**WHAT YOU ARE ASKED TO DO**
Extract every line of the data, from its very start down to and including the line that contains "Tadstal Tad Stal Ucho Holowania Opel Agila B", and reproduce each one unchanged.

▬▬▬

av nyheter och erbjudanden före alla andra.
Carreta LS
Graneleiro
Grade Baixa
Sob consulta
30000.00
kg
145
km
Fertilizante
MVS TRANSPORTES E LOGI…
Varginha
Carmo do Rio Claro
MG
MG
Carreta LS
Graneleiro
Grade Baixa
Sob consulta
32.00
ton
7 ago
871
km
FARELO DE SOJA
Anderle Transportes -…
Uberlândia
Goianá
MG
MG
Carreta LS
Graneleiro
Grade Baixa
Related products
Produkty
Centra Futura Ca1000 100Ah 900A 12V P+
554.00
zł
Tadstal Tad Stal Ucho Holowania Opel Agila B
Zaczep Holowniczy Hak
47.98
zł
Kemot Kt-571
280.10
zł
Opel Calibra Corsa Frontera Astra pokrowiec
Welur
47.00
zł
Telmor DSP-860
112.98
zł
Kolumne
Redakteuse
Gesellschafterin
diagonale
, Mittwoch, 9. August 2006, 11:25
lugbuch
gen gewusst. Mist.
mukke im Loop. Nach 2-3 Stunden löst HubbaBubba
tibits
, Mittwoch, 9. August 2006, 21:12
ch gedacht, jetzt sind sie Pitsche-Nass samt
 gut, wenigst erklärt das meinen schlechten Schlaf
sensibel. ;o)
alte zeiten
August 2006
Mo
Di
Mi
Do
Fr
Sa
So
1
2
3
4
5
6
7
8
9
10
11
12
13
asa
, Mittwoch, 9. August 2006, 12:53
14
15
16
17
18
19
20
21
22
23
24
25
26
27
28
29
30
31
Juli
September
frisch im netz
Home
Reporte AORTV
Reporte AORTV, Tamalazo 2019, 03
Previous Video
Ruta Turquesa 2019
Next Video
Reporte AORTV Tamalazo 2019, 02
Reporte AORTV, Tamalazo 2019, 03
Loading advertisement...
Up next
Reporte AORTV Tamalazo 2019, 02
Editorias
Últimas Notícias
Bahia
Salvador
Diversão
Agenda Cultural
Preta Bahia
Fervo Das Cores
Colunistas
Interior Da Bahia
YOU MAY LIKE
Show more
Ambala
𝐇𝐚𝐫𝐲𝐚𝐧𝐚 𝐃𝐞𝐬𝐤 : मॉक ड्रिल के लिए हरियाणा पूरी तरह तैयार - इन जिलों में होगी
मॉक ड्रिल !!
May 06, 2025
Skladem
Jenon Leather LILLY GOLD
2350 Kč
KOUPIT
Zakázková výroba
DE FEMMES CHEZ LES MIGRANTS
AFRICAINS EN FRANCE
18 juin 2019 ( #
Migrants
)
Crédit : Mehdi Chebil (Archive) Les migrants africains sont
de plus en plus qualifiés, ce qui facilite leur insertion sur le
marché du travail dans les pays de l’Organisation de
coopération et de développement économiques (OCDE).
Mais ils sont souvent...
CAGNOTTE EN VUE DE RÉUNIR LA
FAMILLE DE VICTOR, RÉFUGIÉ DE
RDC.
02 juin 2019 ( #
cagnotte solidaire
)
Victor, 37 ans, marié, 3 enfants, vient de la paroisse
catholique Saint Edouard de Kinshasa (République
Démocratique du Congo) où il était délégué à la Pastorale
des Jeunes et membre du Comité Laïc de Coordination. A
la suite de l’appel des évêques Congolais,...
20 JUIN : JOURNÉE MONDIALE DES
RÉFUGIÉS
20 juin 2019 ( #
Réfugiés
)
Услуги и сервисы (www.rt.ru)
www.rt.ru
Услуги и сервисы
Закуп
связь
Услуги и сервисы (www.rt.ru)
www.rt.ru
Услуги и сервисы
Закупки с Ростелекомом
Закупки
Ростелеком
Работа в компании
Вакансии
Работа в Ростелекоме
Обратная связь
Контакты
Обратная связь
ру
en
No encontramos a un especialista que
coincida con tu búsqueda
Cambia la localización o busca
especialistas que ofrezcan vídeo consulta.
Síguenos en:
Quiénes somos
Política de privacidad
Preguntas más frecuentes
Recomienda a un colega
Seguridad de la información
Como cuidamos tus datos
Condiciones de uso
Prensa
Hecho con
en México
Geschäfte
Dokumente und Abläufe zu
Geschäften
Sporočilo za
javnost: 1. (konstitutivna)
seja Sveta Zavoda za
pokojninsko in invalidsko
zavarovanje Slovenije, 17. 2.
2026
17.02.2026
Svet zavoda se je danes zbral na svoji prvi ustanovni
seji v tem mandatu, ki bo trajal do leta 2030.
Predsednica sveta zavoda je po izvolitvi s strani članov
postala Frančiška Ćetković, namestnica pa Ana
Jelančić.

▬▬▬

**EXERCISE ANSWER**
av nyheter och erbjudanden före alla andra.
Carreta LS
Graneleiro
Grade Baixa
Sob consulta
30000.00
kg
145
km
Fertilizante
MVS TRANSPORTES E LOGI…
Varginha
Carmo do Rio Claro
MG
MG
Carreta LS
Graneleiro
Grade Baixa
Sob consulta
32.00
ton
7 ago
871
km
FARELO DE SOJA
Anderle Transportes -…
Uberlândia
Goianá
MG
MG
Carreta LS
Graneleiro
Grade Baixa
Related products
Produkty
Centra Futura Ca1000 100Ah 900A 12V P+
554.00
zł
Tadstal Tad Stal Ucho Holowania Opel Agila B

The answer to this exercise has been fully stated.